Sabato, 23 Ottobre 2021
Economia

Posti di lavoro a rischio nei centri per l'impiego, Donazzan: "Si danneggiano le persone più deboli"

Dopo la riforma del governo Renzi i 40 centri per l'impiego del Veneto continuano ad avere un futuro incerto. L'assessore Donazzan: "Un caos sulla pelle delle persone più fragili, disoccupati e i disabili"

Sui 40 centri per l’impiego oggi attivi in Veneto e sui 431 dipendenti che ne garantiscono i servizi continua a gravare il buio più profondo.
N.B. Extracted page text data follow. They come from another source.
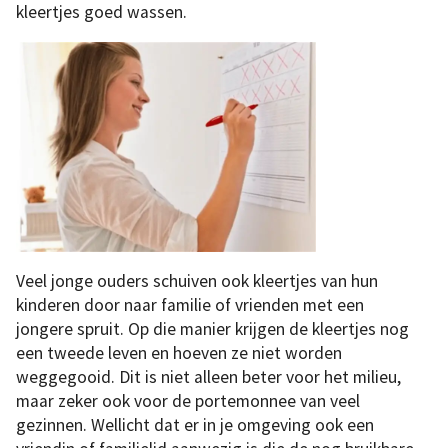
kleertjes goed wassen.
Veel jonge ouders schuiven ook kleertjes van hun
kinderen door naar familie of vrienden met een
jongere spruit. Op die manier krijgen de kleertjes nog
een tweede leven en hoeven ze niet worden
weggegooid. Dit is niet alleen beter voor het milieu,
maar zeker ook voor de portemonnee van veel
gezinnen. Wellicht dat er in je omgeving ook een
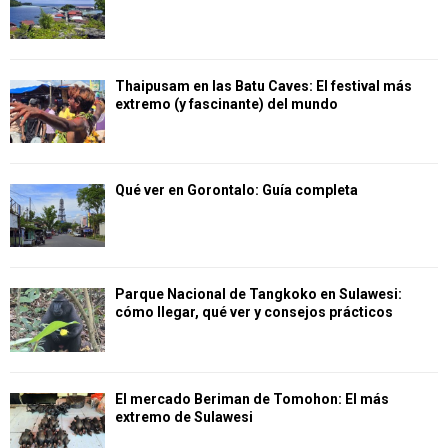
Thaipusam en las Batu Caves: El festival más
extremo (y fascinante) del mundo
Qué ver en Gorontalo: Guía completa
Parque Nacional de Tangkoko en Sulawesi:
cómo llegar, qué ver y consejos prácticos
El mercado Beriman de Tomohon: El más
extremo de Sulawesi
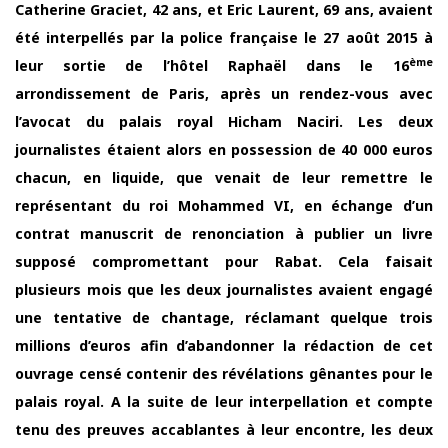
Catherine Graciet, 42 ans, et Eric Laurent, 69 ans, avaient
été interpellés par la police française le 27 août 2015 à
ème
leur sortie de l’hôtel Raphaël dans le 16
arrondissement de Paris, après un rendez-vous avec
l’avocat du palais royal Hicham Naciri. Les deux
journalistes étaient alors en possession de 40 000 euros
chacun, en liquide, que venait de leur remettre le
représentant du roi Mohammed VI, en échange d’un
contrat manuscrit de renonciation à publier un livre
supposé compromettant pour Rabat. Cela faisait
plusieurs mois que les deux journalistes avaient engagé
une tentative de chantage, réclamant quelque trois
millions d’euros afin d’abandonner la rédaction de cet
ouvrage censé contenir des révélations gênantes pour le
palais royal. A la suite de leur interpellation et compte
tenu des preuves accablantes à leur encontre, les deux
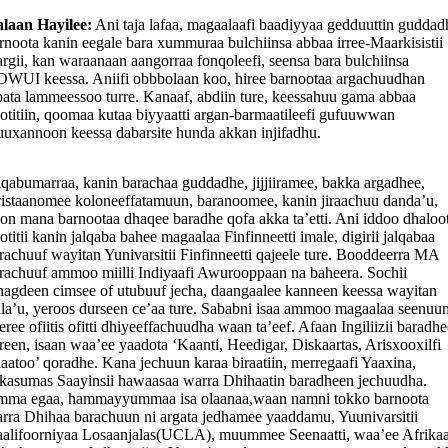
laan Hayilee:
Ani taja lafaa, magaalaafi baadiyyaa gedduuttin guddad
rnoota kanin eegale bara xummuraa bulchiinsa abbaa irree-Maarkisistii
rgii, kan waraanaan aangorraa fonqoleefi, seensa bara bulchiinsa
WUI keessa. Aniifi obbbolaan koo, hiree barnootaa argachuudhan
bata lammeessoo turre. Kanaaf, abdiin ture, keessahuu gama abbaa
otitiin, qoomaa kutaa biyyaatti argan-barmaatileefi gufuuwwan
uxannoon keessa dabarsite hunda akkan injifadhu.
lqabumarraa, kanin barachaa guddadhe, jijjiiramee, bakka argadhee,
ristaanomee koloneeffatamuun, baranoomee, kanin jiraachuu danda’u,
on mana barnootaa dhaqee baradhe qofa akka ta’etti. Ani iddoo dhaloo
otitii kanin jalqaba bahee magaalaa Finfinneetti imale, digirii jalqabaa
rachuuf wayitan Yunivarsitii Finfinneetti qajeele ture. Booddeerra MA
rachuuf ammoo miilli Indiyaafi Awurooppaan na baheera. Sochii
nagdeen cimsee of utubuuf jecha, daangaalee kanneen keessa wayitan
lla’u, yeroos durseen ce’aa ture. Sababni isaa ammoo magaalaa seenuu
eree ofiitis ofitti dhiyeeffachuudha waan ta’eef. Afaan Ingiliizii baradhe
reen, isaan waa’ee yaadota ‘Kaanti, Heedigar, Diskaartas, Arisxooxilfi
laatoo’ qoradhe. Kana jechuun karaa biraatiin, merregaafi Yaaxina,
kasumas Saayinsii hawaasaa warra Dhihaatin baradheen jechuudha.
ma egaa, hammayyummaa isa olaanaa,waan namni tokko barnoota
rra Dhihaa barachuun ni argata jedhamee yaaddamu, Yuunivarsitii
alifoorniyaa Losaanjalas(UCLA), muummee Seenaatti, waa’ee Afrika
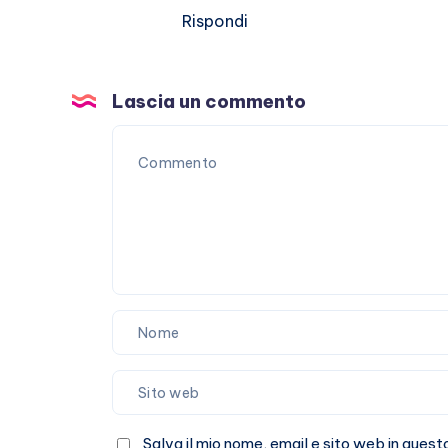
Rispondi
Lascia un commento
Salva il mio nome, email e sito web in que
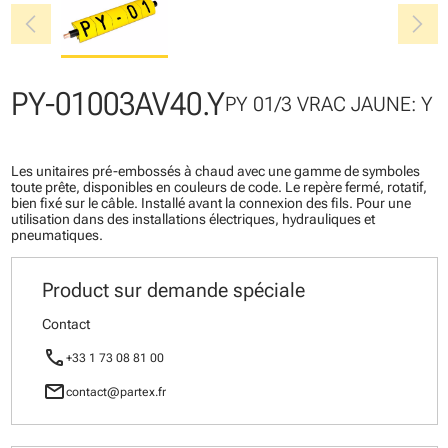
chevron_left
chevron_right
PY-01003AV40.Y
PY 01/3 VRAC JAUNE: Y
Les unitaires pré-embossés à chaud avec une gamme de symboles
toute prête, disponibles en couleurs de code. Le repère fermé, rotatif,
bien fixé sur le câble. Installé avant la connexion des fils. Pour une
utilisation dans des installations électriques, hydrauliques et
pneumatiques.
Product sur demande spéciale
Contact
call
+33 1 73 08 81 00
mail
contact@partex.fr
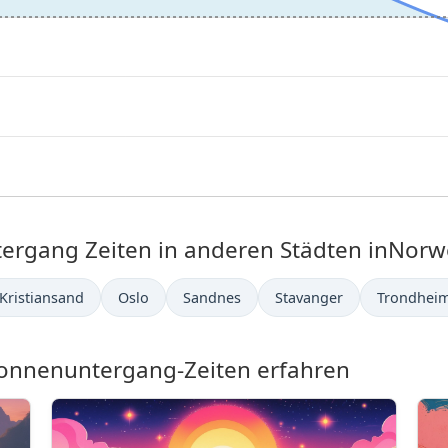
rgang Zeiten in anderen Städten inNorw
Kristiansand
Oslo
Sandnes
Stavanger
Trondhei
nnenuntergang-Zeiten erfahren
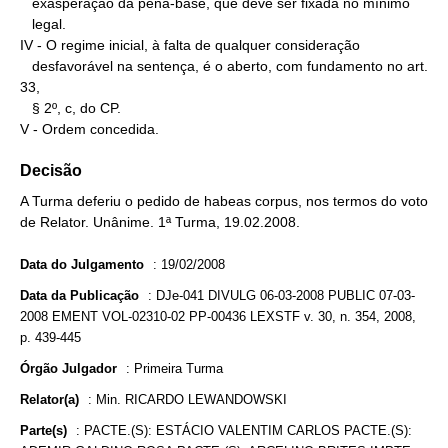
   exasperação da pena-base, que deve ser fixada no mínimo

   legal.

IV - O regime inicial, à falta de qualquer consideração

   desfavorável na sentença, é o aberto, com fundamento no art. 
33,

   § 2º, c, do CP.

V - Ordem concedida.
Decisão
A Turma deferiu o pedido de habeas corpus, nos termos do voto
de Relator. Unânime. 1ª Turma, 19.02.2008.
Data do Julgamento
:
19/02/2008
Data da Publicação
:
DJe-041 DIVULG 06-03-2008 PUBLIC 07-03-
2008 EMENT VOL-02310-02 PP-00436 LEXSTF v. 30, n. 354, 2008,
p. 439-445
Órgão Julgador
:
Primeira Turma
Relator(a)
:
Min. RICARDO LEWANDOWSKI
Parte(s)
:
PACTE.(S): ESTÁCIO VALENTIM CARLOS PACTE.(S):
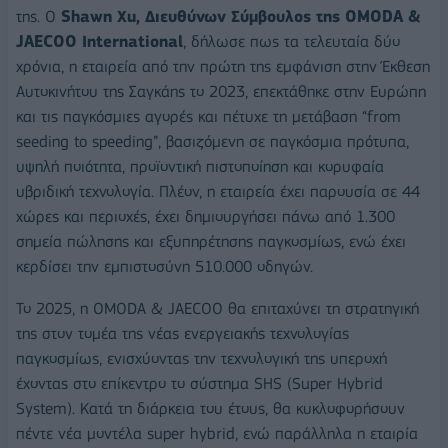
της. Ο
Shawn
Xu
, Διευθύνων Σύμβουλος της
OMODA
&
JAECOO
International
, δήλωσε πως τα τελευταία δύο
χρόνια, η εταιρεία από την πρώτη της εμφάνιση στην Έκθεση
Αυτοκινήτου της Σαγκάης το 2023, επεκτάθηκε στην Ευρώπη
και τις παγκόσμιες αγορές και πέτυχε τη μετάβαση “from
seeding to speeding”, βασιζόμενη σε παγκόσμια πρότυπα,
υψηλή ποιότητα, προϊοντική πιστοποίηση και κορυφαία
υβριδική τεχνολογία. Πλέον, η εταιρεία έχει παρουσία σε 44
χώρες και περιοχές, έχει δημιουργήσει πάνω από 1.300
σημεία πώλησης και εξυπηρέτησης παγκοσμίως, ενώ έχει
κερδίσει την εμπιστοσύνη 510.000 οδηγών.
Το 2025, η OMODA & JAECOO θα επιταχύνει τη στρατηγική
της στον τομέα της νέας ενεργειακής τεχνολογίας
παγκοσμίως, ενισχύοντας την τεχνολογική της υπεροχή
έχοντας στο επίκεντρο το σύστημα SHS (Super Hybrid
System). Κατά τη διάρκεια του έτους, θα κυκλοφορήσουν
πέντε νέα μοντέλα super hybrid, ενώ παράλληλα η εταιρία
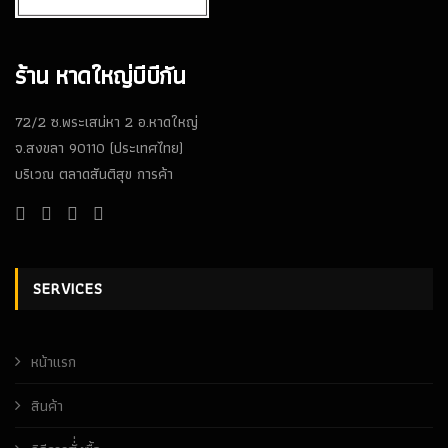
ร้าน หาดใหญ่บีบีกัน
72/2 ซ.พระเสน่หา 2 อ.หาดใหญ่
จ.สงขลา 90110 (ประเทศไทย)
บริเวณ ตลาดสันติสุข การค้า
SERVICES
หน้าเเรก
สินค้า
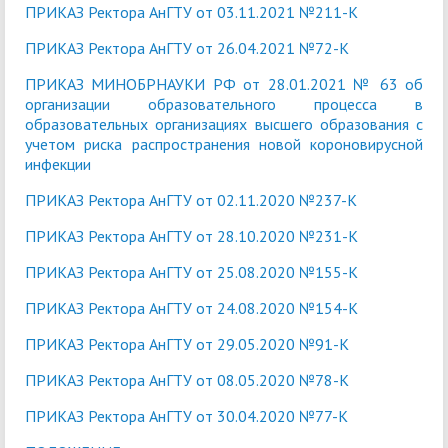
ПРИКАЗ Ректора АнГТУ от 03.11.2021 №211-К
ПРИКАЗ Ректора АнГТУ от 26.04.2021 №72-К
ПРИКАЗ МИНОБРНАУКИ РФ от 28.01.2021 № 63 об
организации образовательного процесса в
образовательных организациях высшего образования с
учетом риска распространения новой короновирусной
инфекции
ПРИКАЗ Ректора АнГТУ от 02.11.2020 №237-К
ПРИКАЗ Ректора АнГТУ от 28.10.2020 №231-К
ПРИКАЗ Ректора АнГТУ от 25.08.2020 №155-К
ПРИКАЗ Ректора АнГТУ от 24.08.2020 №154-К
ПРИКАЗ Ректора АнГТУ от 29.05.2020 №91-К
ПРИКАЗ Ректора АнГТУ от 08.05.2020 №78-К
ПРИКАЗ Ректора АнГТУ от 30.04.2020 №77-К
La convenzione siglata un anno fa tra Governo e Regioni per i Centri per l’impiego finalizzata ad una migliore gestione dei servizi e delle politiche per l’occupazione è rimasta lettera morta. Purtroppo il primo nemico del ministro Poletti e della riforma avviata un anno fa è proprio il Governo Renzi che non ha fatto chiarezza sulle competenze e continua a tagliare le risorse”.

L’assessore al lavoro della Regione Veneto, Elena Donazzan, si fa carico delle preoccupazioni che gravano sul futuro dei centri della Bassa padovana. “Sui centri per l’impiego e le politiche di ricollocamento occupazionale in un anno non è accaduto nulla di ciò che avevamo immaginato”, ribadisce l’assessore Donazzan, ripercorrendo gli esiti della Convenzione sottoscritta il 30 giugno 2015 tra Governo e Regioni, a seguito della riforma del Job Act e del decreto legislativo 150 del 2015 sul riordino delle politiche attive e dei servizi per il lavoro.

“Pur apprezzando il lavoro del ministro Poletti, ci troviamo in una situazione di stallo, nell’impossibilità di dare risposte vere alle Province, al personale dei Centri per l’impiego, e soprattutto agli oltre 200 mila utenti, disoccupati, disabili, persone in cerca di prima occupazione. I Cpi, nell’attuale impianto normativo, sono uno snodo obbligato per i percorsi di inserimento o ricollocamento occupazionale e per l’erogazione di ammortizzatori e assegni di ricollocazione. Ma il Governo ne ha scaricato il costo sui territori, senza chiarire i compiti di Regioni e Province, anzi prefigurando, con la riforma costituzionale, un prossimo esproprio di competenze in materia di servizi per il lavoro”.

“Il Veneto – fa notare l’assessore Donazzan– con grande senso di responsabilità e lealtà, ha sinora fronte all'ingente spesa per i Centri per l’impiego (16 milioni di euro per il solo personale) e al costo degli organici delle Province per le funzioni non fondamentali, a fronte di tagli dal 50 all'80% sui bilanci delle Province venete e di riduzioni significative del bilancio regionale. Ma la riforma costituzionale, se verrà approvata, esproprierà le Regioni dalle competenze sulle politiche del lavoro, e lascerà nel caos normativo e finanziario la gestione dei Cpi”.